Umweltbundesamt (UBA) hat Zahlen veröffentlicht
Stickoxidbelastung sinkt nur langsam

Foto: Auto-Medienportal.Net / Kara / Fotolia.com

(ampnet/mue) - Im Jahre 2018 überschritten im Bundesgebiet 57 Städte den Luftqualitätsgrenzwert von 40 Mikrogramm NO2 pro Kubikmeter Luft (µg/m³) im Jahresmittel. Wie das Umweltbundesamt (UBA) meldet, waren im Jahr 2017 noch 65 Städte betroffen.

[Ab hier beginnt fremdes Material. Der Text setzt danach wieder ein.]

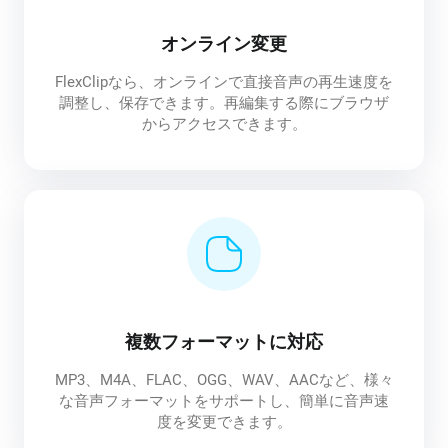
オンライン変更
FlexClipなら、オンラインで直接音声の再生速度を
調整し、保存できます。再編集する際にブラウザ
からアクセスできます。
複数フォーマットに対応
MP3、M4A、FLAC、OGG、WAV、AACなど、様々
な音声フォーマットをサポートし、簡単に音声速
度を変更できます。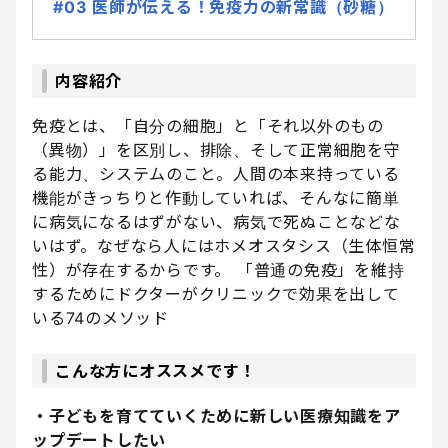
#03 医師が伝える！免疫力の新常識（砂糖）
内容紹介
免疫とは、「自分の細胞」と「それ以外のもの
（異物）」を区別し、排除、そして正常細胞を守
る能力、システムのこと。人間の本来持っている
機能がきっちりと作動していれば、そんなに簡単
に病気になるはずがない、病気で死ぬことなどな
いはず。なぜなら人にはホメオスタシス（生体恒常
性）が存在するからです。 「普通の免疫」を維持
するためにドクターがクリニックで効果を出して
いる74のメソッド
こんな方にオススメです！
・子どもを育てていくために新しい医療知識をア
ップデートしたい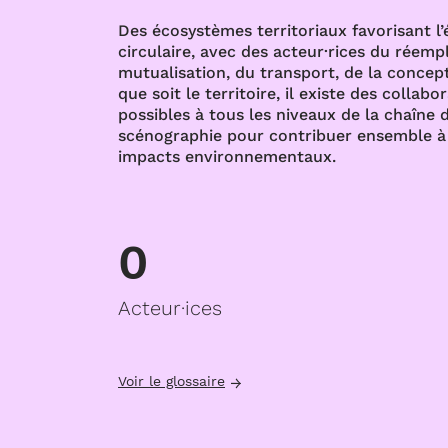
Des écosystèmes territoriaux favorisant l
circulaire, avec des acteur·rices du réempl
mutualisation, du transport, de la concept
que soit le territoire, il existe des collabo
possibles à tous les niveaux de la chaîne d
scénographie pour contribuer ensemble à 
impacts environnementaux.
0
Acteur·ices
Voir le glossaire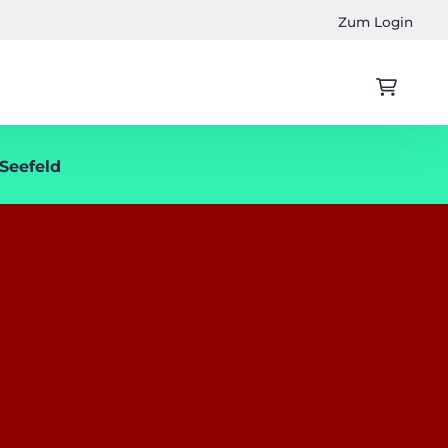
Zum Login
 Seefeld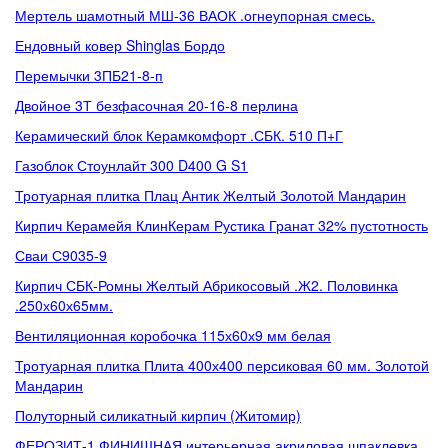
Мертель шамотный МШ-36 ВАОК .огнеупорная смесь.
Ендовный ковер Shinglas Бордо
Перемычки 3ПБ21-8-п
Двойное 3Т безфасочная 20-16-8 перлина
Керамический блок Керамкомфорт .СБК. 510 П+Г
Газоблок Стоунлайт 300 D400 G S1
Тротуарная плитка Плац Антик Желтый Золотой Мандарин
Кирпич Керамейя КлинКерам Рустика Гранат 32% пустотность
Сваи С9035-9
Кирпич СБК-Ромны Желтый Абрикосовый .Ж2. Половинка
.250х60х65мм.
Вентиляционная коробочка 115х60х9 мм белая
Тротуарная плитка Плита 400х400 персиковая 60 мм. Золотой
Мандарин
Полуторный силикатный кирпич (Житомир)
ФЕРОЗИТ-1 ФИНИШНАЯ интерьерная акриловая шпаклевка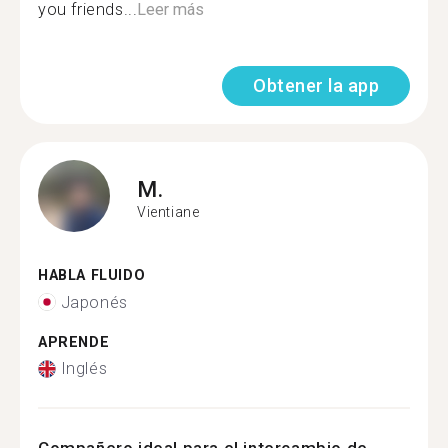
you friends...
Leer más
Obtener la app
M.
Vientiane
HABLA FLUIDO
Japonés
APRENDE
Inglés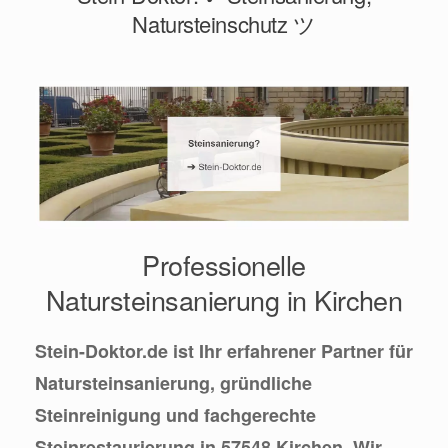
Natursteinschutz ツ
Professionelle
Natursteinsanierung in Kirchen
Stein-Doktor.de ist Ihr erfahrener Partner für
Natursteinsanierung, gründliche
Steinreinigung und fachgerechte
Steinrestaurierung in 57548 Kirchen. Wir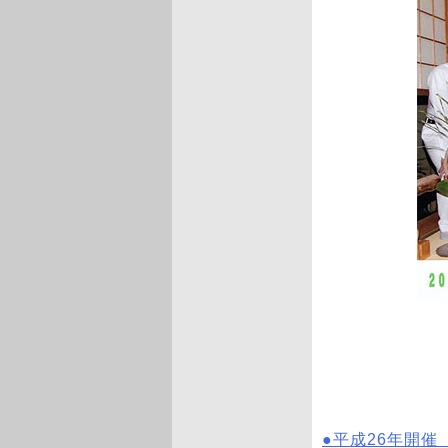
●平成26年開催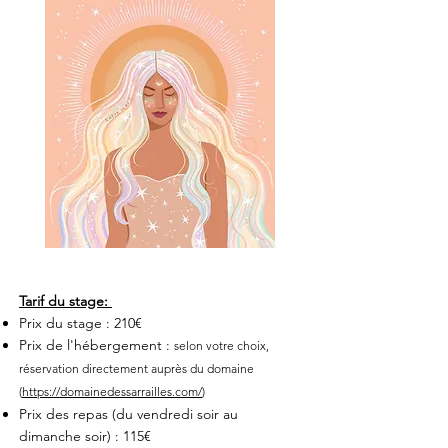
Tarif du stage:
Prix du stage : 210€
Prix de l'hébergement :
selon votre choix,
réservation directement auprès du domaine
(
https://domainedessarrailles.com/
)
Prix des repas (du vendredi soir au
dimanche soir) : 115€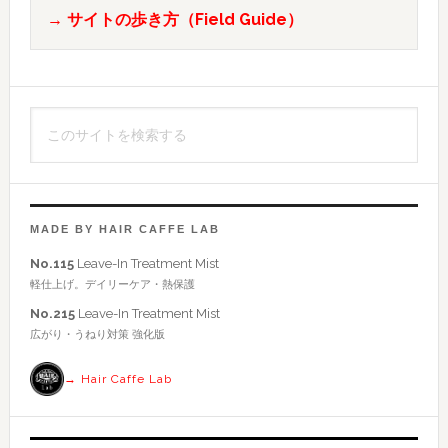
→ サイトの歩き方（Field Guide）
の
サ
イ
こ
ド
の
バ
サ
イ
ー
ト
MADE BY HAIR CAFFE LAB
を
No.115
Leave-In Treatment Mist
検
軽仕上げ。デイリーケア・熱保護
索
No.215
Leave-In Treatment Mist
す
広がり・うねり対策 強化版
る
→ Hair Caffe Lab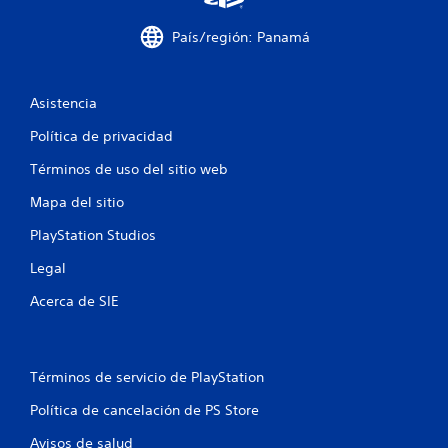
ú
j
s
u
País/región: Panamá
s
e
i
g
n
o
n
o
Asistencia
e
f
Política de privacidad
c
f
e
l
Términos de uso del sitio web
s
i
i
n
Mapa del sitio
d
e
a
)
PlayStation Studios
d
.
d
Legal
e
G
p
Acerca de SIE
u
u
a
l
s
r
a
d
Términos de servicio de PlayStation
r
a
l
Política de cancelación de PS Store
d
o
o
s
Avisos de salud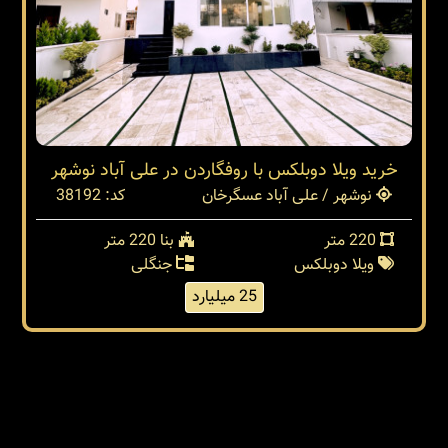
خرید ویلا دوبلکس با روفگاردن در علی آباد نوشهر
نوشهر / علی آباد عسگرخان
کد: 38192
220 متر
بنا 220 متر
ویلا دوبلکس
جنگلی
25 میلیارد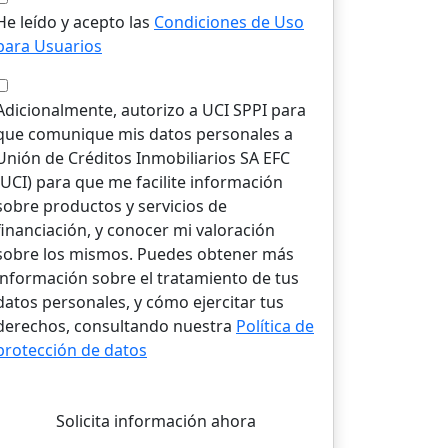
He leído y acepto las
Condiciones de Uso
para Usuarios
Adicionalmente, autorizo a UCI SPPI para
que comunique mis datos personales a
Unión de Créditos Inmobiliarios SA EFC
(UCI) para que me facilite información
sobre productos y servicios de
financiación, y conocer mi valoración
sobre los mismos. Puedes obtener más
información sobre el tratamiento de tus
datos personales, y cómo ejercitar tus
derechos, consultando nuestra
Política de
protección de datos
Solicita información ahora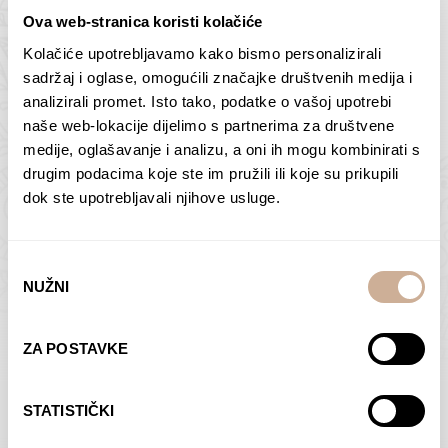
Ova web-stranica koristi kolačiće
Kolačiće upotrebljavamo kako bismo personalizirali
Butan – ljudi 2
Antarktika – krajolik
sadržaj i oglase, omogućili značajke društvenih medija i
2
analizirali promet. Isto tako, podatke o vašoj upotrebi
75,00
€
–
138,00
€
Raspon
cijena:
75,00
€
–
138,00
€
Raspon
naše web-lokacije dijelimo s partnerima za društvene
od
cijena:
medije, oglašavanje i analizu, a oni ih mogu kombinirati s
ODABERI OPCIJE
ODABERI OPCIJE
75,00 €
od
drugim podacima koje ste im pružili ili koje su prikupili
do
75,00 €
dok ste upotrebljavali njihove usluge.
138,00 €
do
138,00 €
Odabir
NUŽNI
pristanka
Dolac
Moreškanti – sjena
ZA POSTAVKE
75,00
€
–
138,00
€
Raspon
75,00
€
–
138,00
€
Raspon
cijena:
cijena:
ODABERI OPCIJE
ODABERI OPCIJE
STATISTIČKI
od
od
75,00 €
75,00 €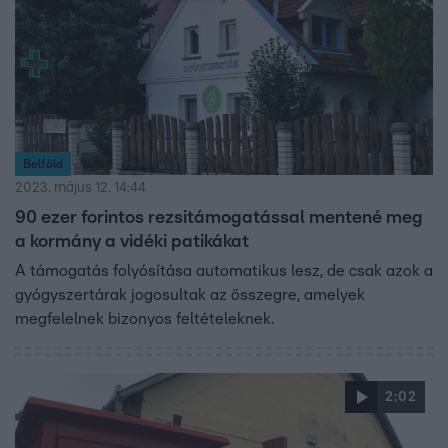
Belföld
2023. május 12. 14:44
90 ezer forintos rezsitámogatással mentené meg
a kormány a vidéki patikákat
A támogatás folyósítása automatikus lesz, de csak azok a
gyógyszertárak jogosultak az összegre, amelyek
megfelelnek bizonyos feltételeknek.
2:02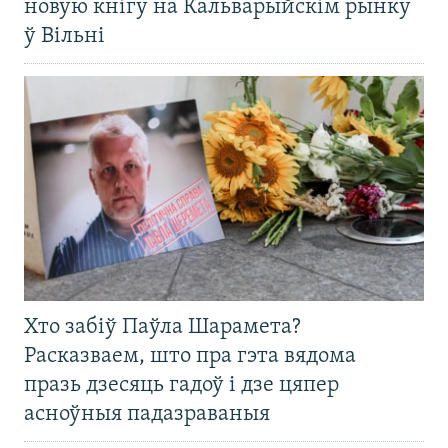
новую кнігу на Кальварыйскім рынку
ў Вільні
Хто забіў Паўла Шарамета?
Расказваем, што пра гэта вядома
празь дзесяць гадоў і дзе цяпер
асноўныя падазраваныя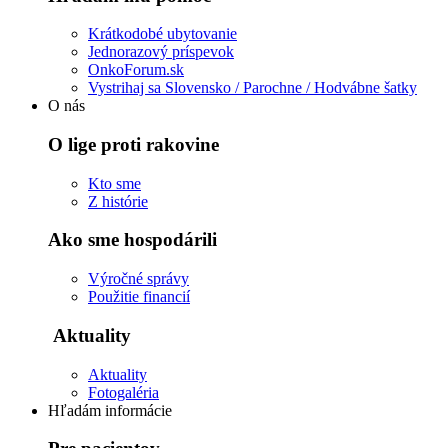
Krátkodobé ubytovanie
Jednorazový príspevok
OnkoForum.sk
Vystrihaj sa Slovensko / Parochne / Hodvábne šatky
O nás
O lige proti rakovine
Kto sme
Z histórie
Ako sme hospodárili
Výročné správy
Použitie financií
Aktuality
Aktuality
Fotogaléria
Hľadám informácie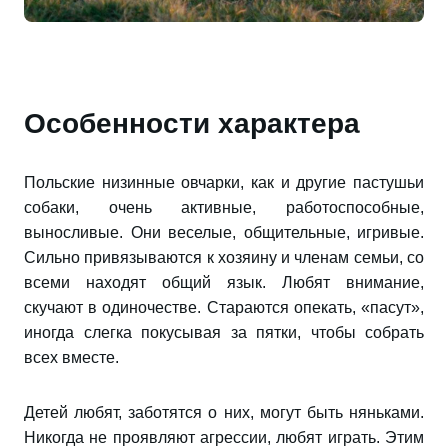
Особенности характера
Польские низинные овчарки, как и другие пастушьи
собаки, очень активные, работоспособные,
выносливые. Они веселые, общительные, игривые.
Сильно привязываются к хозяину и членам семьи, со
всеми находят общий язык. Любят внимание,
скучают в одиночестве. Стараются опекать, «пасут»,
иногда слегка покусывая за пятки, чтобы собрать
всех вместе.
Детей любят, заботятся о них, могут быть няньками.
Никогда не проявляют агрессии, любят играть. Этим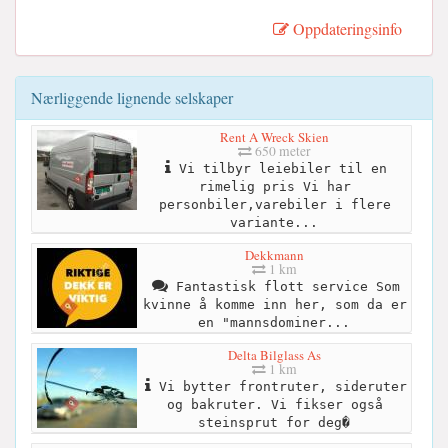
Oppdateringsinfo
Nærliggende lignende selskaper
Rent A Wreck Skien
650 meter
Vi tilbyr leiebiler til en
rimelig pris Vi har
personbiler,varebiler i flere
variante...
Dekkmann
1 km
Fantastisk flott service Som
kvinne å komme inn her, som da er
en "mannsdominer...
Delta Bilglass As
1 km
Vi bytter frontruter, sideruter
og bakruter. Vi fikser også
steinsprut for deg�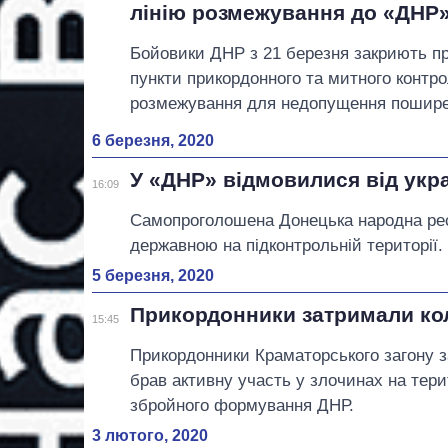
лінію розмежування до «ДНР
Бойовики ДНР з 21 березня закриють п
пункти прикордонного та митного контро
розмежування для недопущення поширен
6 березня, 2020
У «ДНР» відмовилися від укр
16:09
Самопроголошена Донецька народна рес
державною на підконтрольній території.
5 березня, 2020
Прикордонники затримали ко
15:45
Прикордонники Краматорського загону з
брав активну участь у злочинах на терит
збройного формування ДНР.
3 лютого, 2020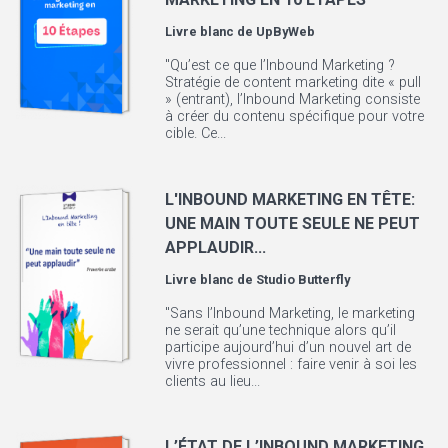
Livre blanc de
UpByWeb
"Qu’est ce que l’Inbound Marketing ?
Stratégie de content marketing dite « pull
» (entrant), l’Inbound Marketing consiste
à créer du contenu spécifique pour votre
cible. Ce...
L'INBOUND MARKETING EN TÊTE:
UNE MAIN TOUTE SEULE NE PEUT
APPLAUDIR...
Livre blanc de
Studio Butterfly
"Sans l’Inbound Marketing, le marketing
ne serait qu’une technique alors qu’il
participe aujourd’hui d’un nouvel art de
vivre professionnel : faire venir à soi les
clients au lieu...
L’ÉTAT DE L’INBOUND MARKETING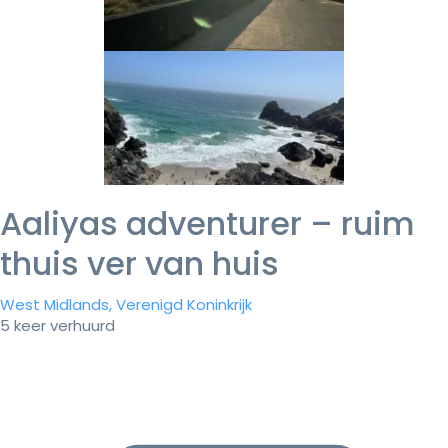
Aaliyas adventurer – ruim
thuis ver van huis
West Midlands, Verenigd Koninkrijk
5 keer verhuurd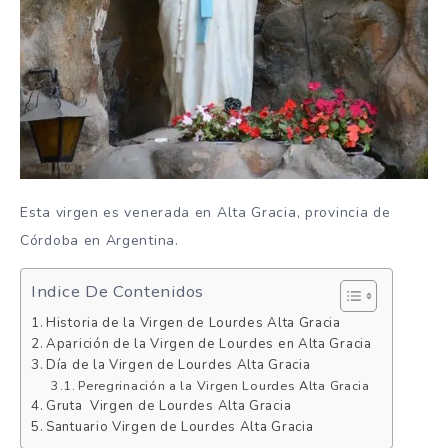
Esta virgen es venerada en Alta Gracia, provincia de
Córdoba en Argentina.
Indice De Contenidos
Historia de la Virgen de Lourdes Alta Gracia
Aparición de la Virgen de Lourdes en Alta Gracia
Día de la Virgen de Lourdes Alta Gracia
Peregrinación a la Virgen Lourdes Alta Gracia
Gruta Virgen de Lourdes Alta Gracia
Santuario Virgen de Lourdes Alta Gracia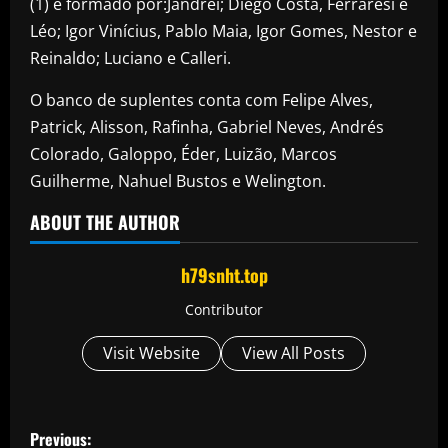
(1) é formado por:Jandrei; Diego Costa, Ferraresi e
Léo; Igor Vinícius, Pablo Maia, Igor Gomes, Nestor e
Reinaldo; Luciano e Calleri.
O banco de suplentes conta com Felipe Alves,
Patrick, Alisson, Rafinha, Gabriel Neves, Andrés
Colorado, Galoppo, Éder, Luizão, Marcos
Guilherme, Nahuel Bustos e Welington.
ABOUT THE AUTHOR
h79snht.top
Contributor
Visit Website
View All Posts
P
Previous: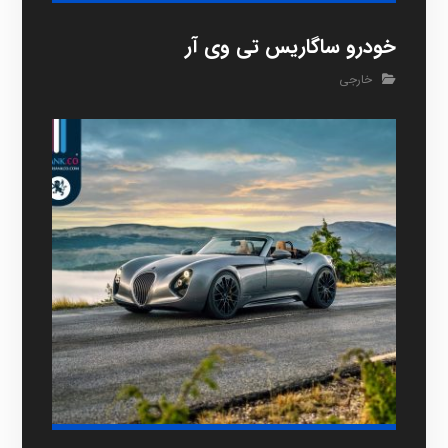
خودرو ساگاریس تی وی آر
خارجی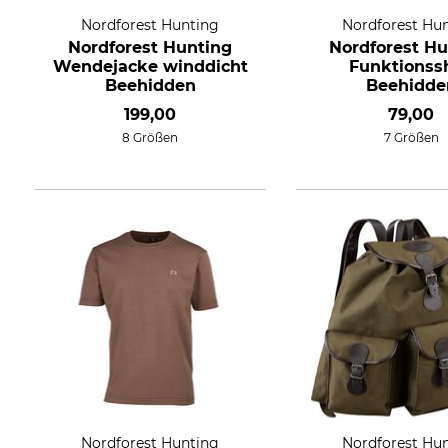
Nordforest Hunting
Nordforest Hu
Nordforest Hunting
Nordforest Hu
Wendejacke winddicht
Funktionssh
Beehidden
Beehidde
199,00
79,00
8 Größen
7 Größen
Nordforest Hunting
Nordforest Hu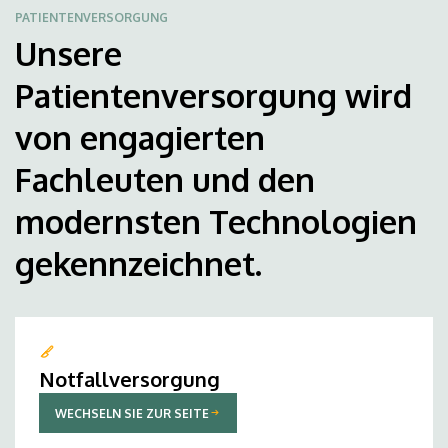
PATIENTENVERSORGUNG
Unsere
Patientenversorgung wird
von engagierten
Fachleuten und den
modernsten Technologien
gekennzeichnet.
Notfallversorgung
WECHSELN SIE ZUR SEITE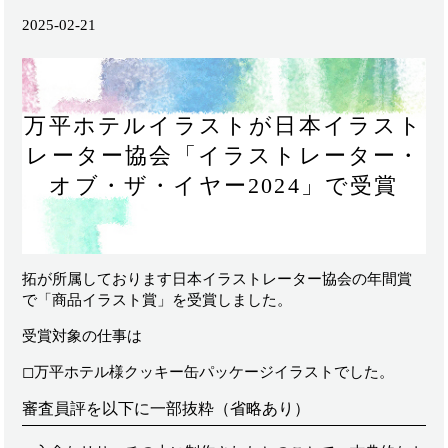
2025-02-21
万平ホテルイラストが日本イラスト
レーター協会「イラストレーター・
オブ・ザ・イヤー2024」で受賞
拓が所属しております日本イラストレーター協会の年間賞
で「商品イラスト賞」を受賞しました。
受賞対象の仕事は
◻︎万平ホテル様クッキー缶パッケージイラストでした。
審査員評を以下に一部抜粋（省略あり）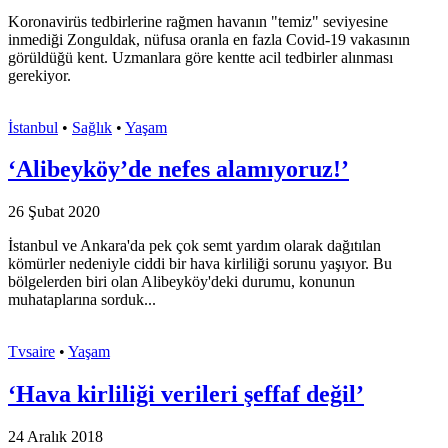
Koronavirüs tedbirlerine rağmen havanın "temiz" seviyesine
inmediği Zonguldak, nüfusa oranla en fazla Covid-19 vakasının
görüldüğü kent. Uzmanlara göre kentte acil tedbirler alınması
gerekiyor.
İstanbul
•
Sağlık
•
Yaşam
‘Alibeyköy’de nefes alamıyoruz!’
26 Şubat 2020
İstanbul ve Ankara'da pek çok semt yardım olarak dağıtılan
kömürler nedeniyle ciddi bir hava kirliliği sorunu yaşıyor. Bu
bölgelerden biri olan Alibeyköy'deki durumu, konunun
muhataplarına sorduk...
Tvsaire
•
Yaşam
‘Hava kirliliği verileri şeffaf değil’
24 Aralık 2018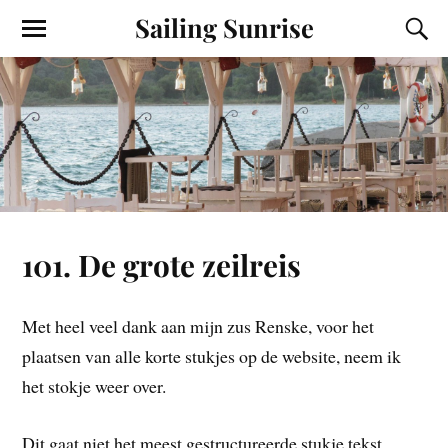
Sailing Sunrise
101. De grote zeilreis
Met heel veel dank aan mijn zus Renske, voor het
plaatsen van alle korte stukjes op de website, neem ik
het stokje weer over.
Dit gaat niet het meest gestructureerde stukje tekst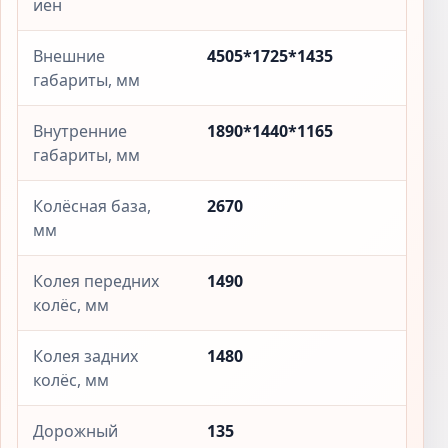
иен
Внешние
4505*1725*1435
габариты, мм
Внутренние
1890*1440*1165
габариты, мм
Колёсная база,
2670
мм
Колея передних
1490
колёс, мм
Колея задних
1480
колёс, мм
Дорожный
135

Im Vergleich zum Vorjahr wurde in 13 Städten der Grenzwert nicht mehr überschritten. Gleichzeitig liegen fünf Städte wieder geringfügig über dem Wert: Leipzig, Ulm, Koblenz, Eschweiler und Sindelfingen. Insgesamt setzt sich der langsame Rückgang der NO2-Belastung in den Städten fort. Im Mittel lagen die NO2-Werte (Jahresmittelwert) an verkehrsnahen Messstationen rund 1,5 µg/m³ unter denen des Jahres 2017.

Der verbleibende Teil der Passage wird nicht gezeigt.